Two out of
Five stars
Running time:
99 mins
Not quite as good as it should have been, despite spirited performances from Black and Stiller and Christopher Walken on top crazy bonkers mental form.
What the hell has happened to Barry Levinson’s career? It seems strange that the Oscar-winning director of such films as Rain Man, Diner, Liberty Heights and Bugsy should be reduced to directing a sub-par comedy such as Envy, particularly as Levinson had already covered very similar ground in his own acerbic black comedy about rivalry, Tin Men. This is the equivalent of Francis Ford Coppola deciding to direct Robin Williams in Jack. Well, okay, maybe it’s not quite that bad.
Best Friends, Differing Fortunes
Envy stars Ben Stiller and Jack Black as Tim and Nick, best friends,
neighbours and co-workers, whose relationship is severely tested when one of Nick’s hare-brained get-rich-quick schemes actually succeeds and he becomes the inventor of “Va-poo-rize”, a spray that makes dog crap disappear into thin air.
Naturally, Tim had scoffed at the idea and declined the opportunity to get in on the deal, so he and his wife (Rachel Weisz) can only watch helplessly as Nick and his family spend their fortune in ever more outrageous fashion.
Tim’s increasing sense of envy and frustration is further fuelled by “J-Man” (Christopher Walken) a mysterious character he meets in a bar, who takes it upon himself to help fix Tim’s situation, with disastrous results.
Straight To Video?
There’s an unmistakeable air of ‘Should have gone straight to video’ about Envy, and in fact, it turns out that the film has only been released in order to cash in on Jack Black’s post-School of Rock success – it had previously sat gathering dust at the studio, presumably on a shelf marked ‘Unreleasable’.
That said, it does have its moments, but all of them are entirely dependent on how funny you find Christopher Walken’s performance – he gets all the best lines (and seems to be making them up as he goes along) and completely steals the film as a result.
Stiller does his uptight Everyman routine again, complete with trademarked ‘Angry Moment’ (when he gets fired), but he is curiously restrained for most of the film, where it might have been funnier to see him really cut loose.

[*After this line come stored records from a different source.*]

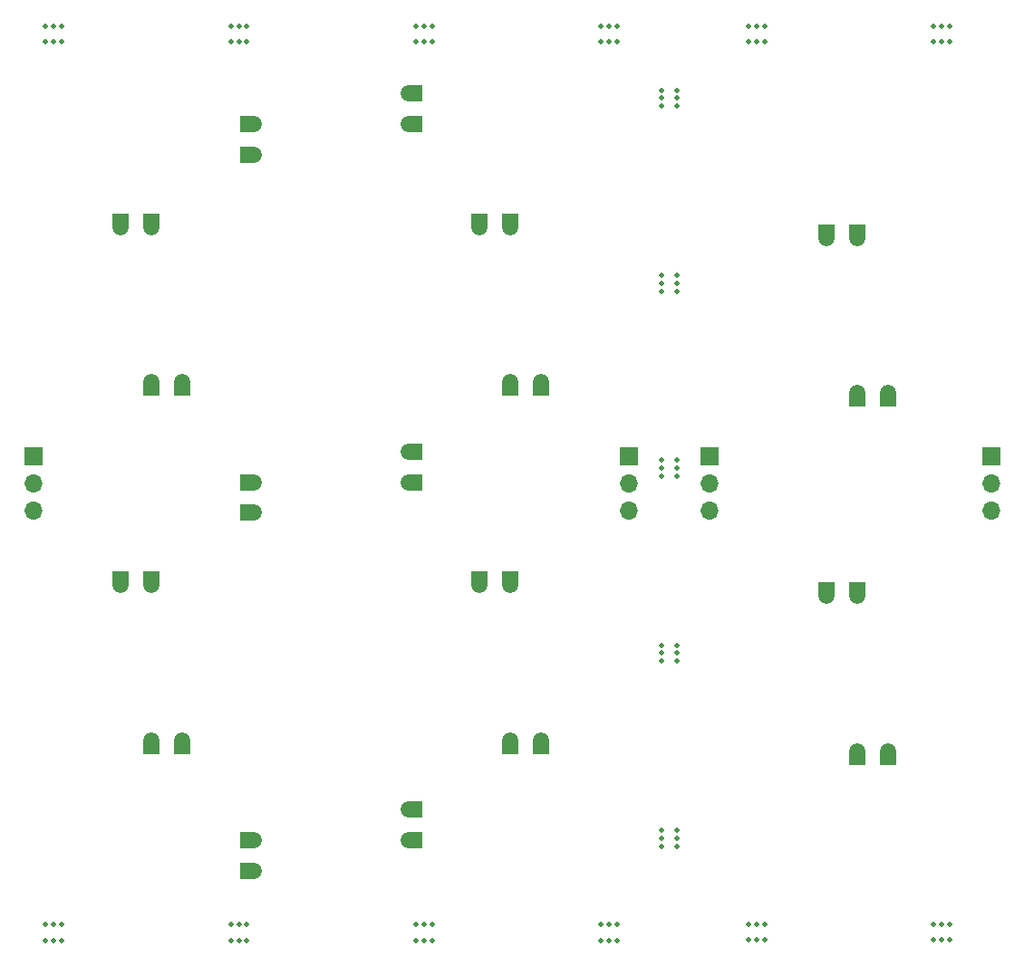
<source format=gts>
%TF.GenerationSoftware,KiCad,Pcbnew,8.0.5*%
%TF.CreationDate,2025-06-19T13:46:46-07:00*%
%TF.ProjectId,clock,636c6f63-6b2e-46b6-9963-61645f706362,rev?*%
%TF.SameCoordinates,Original*%
%TF.FileFunction,Soldermask,Top*%
%TF.FilePolarity,Negative*%
%FSLAX46Y46*%
G04 Gerber Fmt 4.6, Leading zero omitted, Abs format (unit mm)*
G04 Created by KiCad (PCBNEW 8.0.5) date 2025-06-19 13:46:46*
%MOMM*%
%LPD*%
G01*
G04 APERTURE LIST*
G04 Aperture macros list*
%AMFreePoly0*
4,1,32,0.000019,0.750046,0.000046,0.750019,0.000050,0.750000,0.000050,0.749994,0.166891,0.731196,0.325413,0.675727,0.467617,0.586374,0.586374,0.467617,0.675727,0.325413,0.731196,0.166891,0.750000,0.000000,0.731196,-0.166891,0.675727,-0.325413,0.586374,-0.467617,0.467617,-0.586374,0.325413,-0.675727,0.166891,-0.731196,0.000050,-0.749994,0.000050,-0.750000,0.000046,-0.750019,
0.000019,-0.750046,0.000000,-0.750050,-1.250000,-0.750050,-1.250019,-0.750046,-1.250046,-0.750019,-1.250050,-0.750000,-1.250050,0.750000,-1.250046,0.750019,-1.250019,0.750046,-1.250000,0.750050,0.000000,0.750050,0.000019,0.750046,0.000019,0.750046,$1*%
G04 Aperture macros list end*
%ADD10C,0.500000*%
%ADD11FreePoly0,270.000000*%
%ADD12FreePoly0,90.000000*%
%ADD13FreePoly0,0.000000*%
%ADD14FreePoly0,180.000000*%
%ADD15R,1.700000X1.700000*%
%ADD16O,1.700000X1.700000*%
G04 APERTURE END LIST*
D10*
%TO.C,mouse-bite-2mm-slot14*%
X221050000Y-193950000D03*
X222550000Y-193950000D03*
X221050000Y-193200000D03*
X222550000Y-193200000D03*
X221050000Y-192450000D03*
X222550000Y-192450000D03*
%TD*%
%TO.C,mouse-bite-2mm-slot9*%
X229200000Y-201240000D03*
X229200000Y-202740000D03*
X229950000Y-201240000D03*
X229950000Y-202740000D03*
X230700000Y-201240000D03*
X230700000Y-202740000D03*
%TD*%
D11*
%TO.C,D5*%
X204070000Y-136050000D03*
D12*
X206945000Y-150550000D03*
X209820000Y-150550000D03*
D11*
X206945000Y-136050000D03*
%TD*%
D10*
%TO.C,mouse-bite-2mm-slot13*%
X221050000Y-176650000D03*
X222550000Y-176650000D03*
X221050000Y-175900000D03*
X222550000Y-175900000D03*
X221050000Y-175150000D03*
X222550000Y-175150000D03*
%TD*%
%TO.C,mouse-bite-2mm-slot1*%
X180840000Y-117240000D03*
X180840000Y-118740000D03*
X181590000Y-117240000D03*
X181590000Y-118740000D03*
X182340000Y-117240000D03*
X182340000Y-118740000D03*
%TD*%
D12*
%TO.C,D2*%
X176320000Y-184050000D03*
D11*
X173445000Y-169550000D03*
X170570000Y-169550000D03*
D12*
X173445000Y-184050000D03*
%TD*%
D10*
%TO.C,mouse-bite-2mm-slot3*%
X229200000Y-117250000D03*
X229200000Y-118750000D03*
X229950000Y-117250000D03*
X229950000Y-118750000D03*
X230700000Y-117250000D03*
X230700000Y-118750000D03*
%TD*%
%TO.C,mouse-bite-2mm-slot12*%
X221050000Y-159350000D03*
X222550000Y-159350000D03*
X221050000Y-158600000D03*
X222550000Y-158600000D03*
X221050000Y-157850000D03*
X222550000Y-157850000D03*
%TD*%
%TO.C,mouse-bite-2mm-slot6*%
X198140000Y-201250000D03*
X198140000Y-202750000D03*
X198890000Y-201250000D03*
X198890000Y-202750000D03*
X199640000Y-201250000D03*
X199640000Y-202750000D03*
%TD*%
D13*
%TO.C,D4*%
X182950000Y-129280000D03*
D14*
X197450000Y-126405000D03*
X197450000Y-123530000D03*
D13*
X182950000Y-126405000D03*
%TD*%
%TO.C,D6*%
X182950000Y-162780000D03*
D14*
X197450000Y-159905000D03*
X197450000Y-157030000D03*
D13*
X182950000Y-159905000D03*
%TD*%
D15*
%TO.C,J7*%
X251870000Y-157460000D03*
D16*
X251870000Y-160000000D03*
X251870000Y-162540000D03*
%TD*%
D15*
%TO.C,J5*%
X218000000Y-157460000D03*
D16*
X218000000Y-160000000D03*
X218000000Y-162540000D03*
%TD*%
D10*
%TO.C,mouse-bite-2mm-slot8*%
X246500000Y-117250000D03*
X246500000Y-118750000D03*
X247250000Y-117250000D03*
X247250000Y-118750000D03*
X248000000Y-117250000D03*
X248000000Y-118750000D03*
%TD*%
%TO.C,mouse-bite-2mm-slot4*%
X163540000Y-201255000D03*
X163540000Y-202755000D03*
X164290000Y-201255000D03*
X164290000Y-202755000D03*
X165040000Y-201255000D03*
X165040000Y-202755000D03*
%TD*%
%TO.C,mouse-bite-2mm-slot11*%
X221050000Y-142050000D03*
X222550000Y-142050000D03*
X221050000Y-141300000D03*
X222550000Y-141300000D03*
X221050000Y-140550000D03*
X222550000Y-140550000D03*
%TD*%
%TO.C,mouse-bite-2mm-slot10*%
X246500000Y-201240000D03*
X246500000Y-202740000D03*
X247250000Y-201240000D03*
X247250000Y-202740000D03*
X248000000Y-201240000D03*
X248000000Y-202740000D03*
%TD*%
%TO.C,mouse-bite-2mm-slot5*%
X180840000Y-201255000D03*
X180840000Y-202755000D03*
X181590000Y-201255000D03*
X181590000Y-202755000D03*
X182340000Y-201255000D03*
X182340000Y-202755000D03*
%TD*%
%TO.C,mouse-bite-2mm-slot3*%
X215440000Y-117240000D03*
X215440000Y-118740000D03*
X216190000Y-117240000D03*
X216190000Y-118740000D03*
X216940000Y-117240000D03*
X216940000Y-118740000D03*
%TD*%
D15*
%TO.C,J6*%
X225580000Y-157460000D03*
D16*
X225580000Y-160000000D03*
X225580000Y-162540000D03*
%TD*%
D10*
%TO.C,mouse-bite-2mm-slot3*%
X221050000Y-124750000D03*
X222550000Y-124750000D03*
X221050000Y-124000000D03*
X222550000Y-124000000D03*
X221050000Y-123250000D03*
X222550000Y-123250000D03*
%TD*%
D11*
%TO.C,D7*%
X204070000Y-169550000D03*
D12*
X206945000Y-184050000D03*
X209820000Y-184050000D03*
D11*
X206945000Y-169550000D03*
%TD*%
D13*
%TO.C,D1*%
X182950000Y-196280000D03*
D14*
X197450000Y-193405000D03*
X197450000Y-190530000D03*
D13*
X182950000Y-193405000D03*
%TD*%
D12*
%TO.C,D3*%
X176320000Y-150550000D03*
D11*
X173445000Y-136050000D03*
X170570000Y-136050000D03*
D12*
X173445000Y-150550000D03*
%TD*%
D10*
%TO.C,mouse-bite-2mm-slot*%
X163540000Y-117240000D03*
X163540000Y-118740000D03*
X164290000Y-117240000D03*
X164290000Y-118740000D03*
X165040000Y-117240000D03*
X165040000Y-118740000D03*
%TD*%
%TO.C,mouse-bite-2mm-slot7*%
X215440000Y-201255000D03*
X215440000Y-202755000D03*
X216190000Y-201255000D03*
X216190000Y-202755000D03*
X216940000Y-201255000D03*
X216940000Y-202755000D03*
%TD*%
%TO.C,mouse-bite-2mm-slot2*%
X198140000Y-117240000D03*
X198140000Y-118740000D03*
X198890000Y-117240000D03*
X198890000Y-118740000D03*
X199640000Y-117240000D03*
X199640000Y-118740000D03*
%TD*%
D12*
%TO.C,D9*%
X242205000Y-151550000D03*
D11*
X239330000Y-137050000D03*
X236455000Y-137050000D03*
D12*
X239330000Y-151550000D03*
%TD*%
D15*
%TO.C,J1*%
X162400000Y-157460000D03*
D16*
X162400000Y-160000000D03*
X162400000Y-162540000D03*
%TD*%
D12*
%TO.C,D8*%
X242215000Y-185050000D03*
D11*
X239340000Y-170550000D03*
X236465000Y-170550000D03*
D12*
X239340000Y-185050000D03*
%TD*%
M02*

</source>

Similarly, Jack Black gives his character the expected levels of manic energy, but without a snappy script to back him up, he just comes across as slappable rather than loveable. As for the women, they are both horribly underwritten - Rachel Weisz is completely wasted as Tim’s wife, and Amy Poehler does as much as she can, as Nick’s wife, whose bid to be elected to congress comes unstuck after protestors target her with the slogan, “Where does the poo go?”
In short, this could have been a lot better, if it had been rewritten and directed by the Farrelly Brothers, for example. As it is, the only thing saving it from one star ignominy is Walken’s typically off-the-wall performance. See it on video when you won’t resent it for having spent seven quid on it.